G124 è il codice che identifica una stanza di Palazzo Giustiniani al Senato assegnata all’architetto e Senatore a vita Renzo Piano, che appena nominato decise che avrebbe dato un senso alla sua carica occupandosi di un progetto per il nostro Paese: le periferie e la città che lasceremo ai figli. G124 è anche il gruppo di lavoro costituito da giovani architetti (tutti sotto i 35 anni e retribuiti con lo stipendio di Piano) che, coordinati da tutor e aiutati da altre figure professionali (sociologi, antropologi, economisti, critici, urbanisti), hanno il compito di produrre studi di “rammendo” su una periferia in un anno di lavoro.

Rebibbia, periferia Nord-Est di Roma. Un muro di circa 800 metri di lunghezza delimita il Carcere dal tessuto residenziale adiacente, segnando una netta cesura tra le parti. Il progetto M.A.MA. interessa la Casa Circondariale Femminile, uno degli istituti di pena del complesso di Rebibbia ed uno dei quattro istituti femminili presenti in tutta Italia. Data la scarsità delle strutture sul territorio, molte detenute scontano la propria pena lontane dall’ambiente di provenienza, convivendo quotidianamente con una duplice colpevolezza: quella dovuta al reato commesso e quella derivante dalla consapevolezza di non poter svolgere un ruolo portante nel nucleo familiare.

“Ai fini del mantenimento dei rapporti tra le detenute e gli affetti al di fuori del carcere – si legge nella presentazione del progetto – interviene la Casa dell’Affettività: un luogo di incontro tra detenute e famiglie che non sia quello anonimo e sorvegliato dei colloqui tradizionali, ma uno spazio che ricrei la dimensione domestica, che ricostituisca momentaneamente il nucleo familiare e che permetta alle detenute di mantenere un ruolo all’interno di esso, favorendone la riabilitazione e la reintegrazione”.

Il progetto, seguito dagli architetti Pisana Posocco (tutor), Tommaso Marenaci, Attilio Mazzetto e Martina Passeri, è stato elaborato grazie ad una stretta e fruttuosa relazione con il DAP, Dipartimento di Amministrazione Penitenziaria del Ministero della Giustizia il quale ha materialmente sostenuto la realizzazione del prototipo.
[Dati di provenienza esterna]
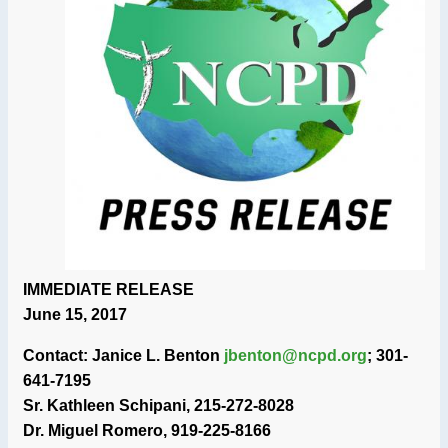
IMMEDIATE RELEASE
June 15, 2017
Contact: Janice L. Benton
jbenton@ncpd.org
; 301-
641-7195
Sr. Kathleen Schipani, 215-272-8028
Dr. Miguel Romero, 919-225-8166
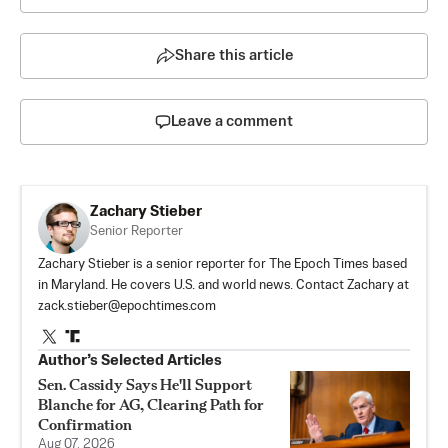
Share this article
Leave a comment
Zachary Stieber
Senior Reporter
Zachary Stieber is a senior reporter for The Epoch Times based
in Maryland. He covers U.S. and world news. Contact Zachary at
zack.stieber@epochtimes.com
Author’s Selected Articles
Sen. Cassidy Says He'll Support
Blanche for AG, Clearing Path for
Confirmation
Aug 07, 2026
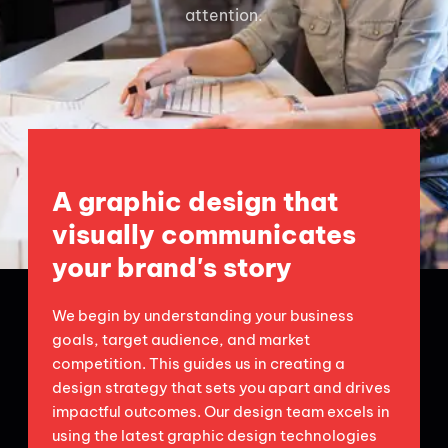
attention.
A graphic design that
visually communicates
your brand's story
We begin by understanding your business
goals, target audience, and market
competition. This guides us in creating a
design strategy that sets you apart and drives
impactful outcomes. Our design team excels in
using the latest graphic design technologies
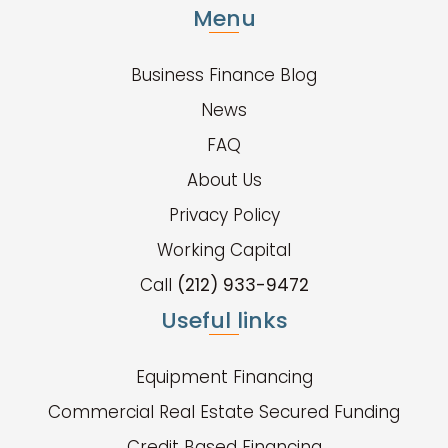
Menu
Business Finance Blog
News
FAQ
About Us
Privacy Policy
Working Capital
Call
(212) 933-9472
Useful links
Equipment Financing
Commercial Real Estate Secured Funding
Credit Based Financing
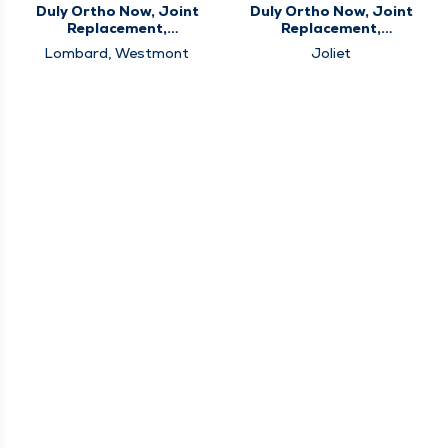
Duly Ortho Now, Joint
Duly Ortho Now, Joint
Replacement,
Replacement,
Orthopedics, Sports
Orthopedics
Lombard, Westmont
Joliet
Medicine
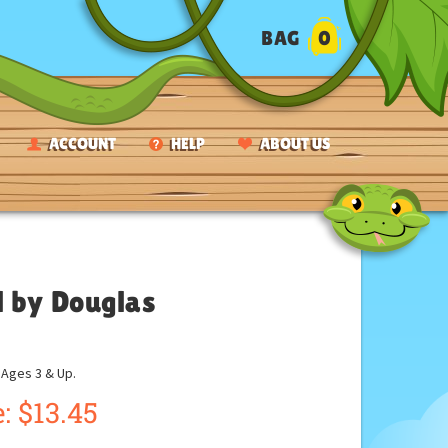
BAG
0
ACCOUNT
HELP
ABOUT US
l by Douglas
ges 3 & Up.
:
$
13.45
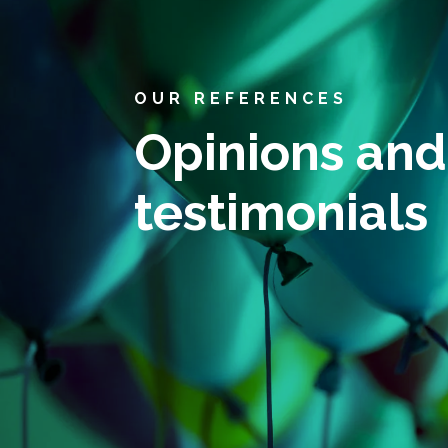
OUR REFERENCES
Opinions and
testimonials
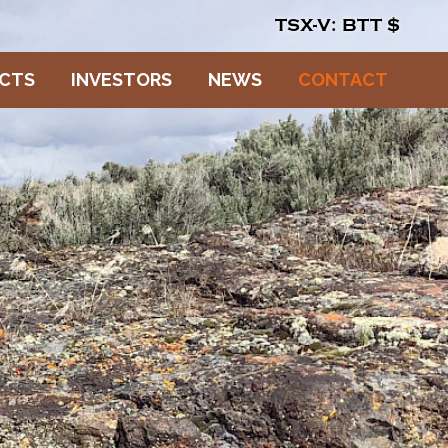
TSX-V: BTT
$
ECTS
INVESTORS
NEWS
CONTACT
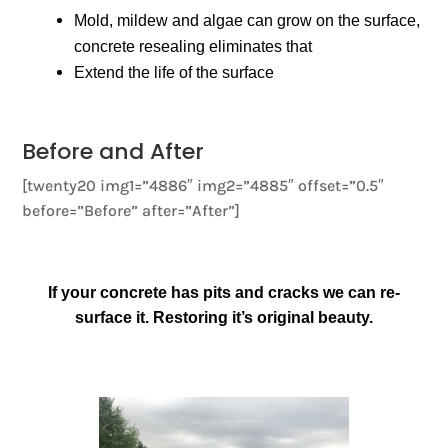
Mold, mildew and algae can grow on the surface,
concrete resealing eliminates that
Extend the life of the surface
Before and After
[twenty20 img1=”4886″ img2=”4885″ offset=”0.5″
before=”Before” after=”After”]
If your concrete has pits and cracks we can re-
surface it. Restoring it’s original beauty.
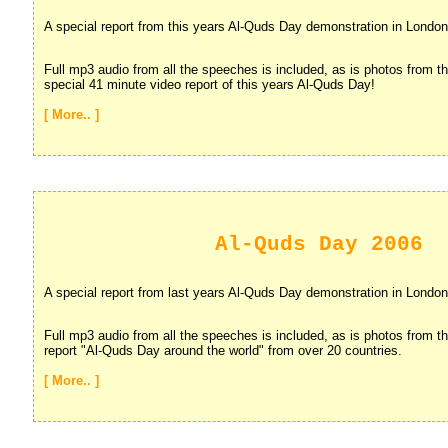
A special report from this years Al-Quds Day demonstration in London
Full mp3 audio from all the speeches is included, as is photos from th
special 41 minute video report of this years Al-Quds Day!
[ More.. ]
Al-Quds Day 2006
A special report from last years Al-Quds Day demonstration in London
Full mp3 audio from all the speeches is included, as is photos from th
report "Al-Quds Day around the world" from over 20 countries.
[ More.. ]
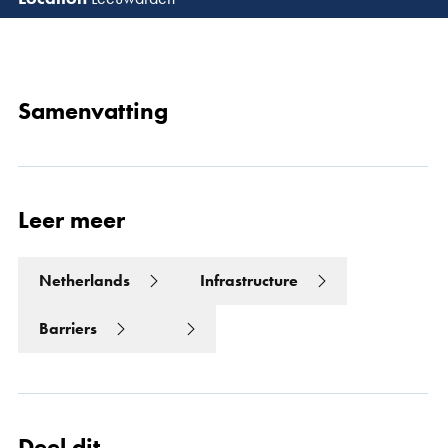
Lees 
Samenvatting
Leer meer
Netherlands
Infrastructure
Barriers
Deel dit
Nel tempo si sono poi aggiunti degli sponsor esterni. La tecnologia costruttiva si compone di una struttura in pannelli lignei prefabbricati, realizzati nella falegnameria interna alla Casa Circondariale Nuovo Complesso di Viterbo, facilmente trasportabili ed assemblabili; la produzione del materiale necessario e la realizzazione del prototipo si devono al lavoro svolto dai detenuti di Viterbo e dalle detenute di Rebibbia (foto Alessandro Lana).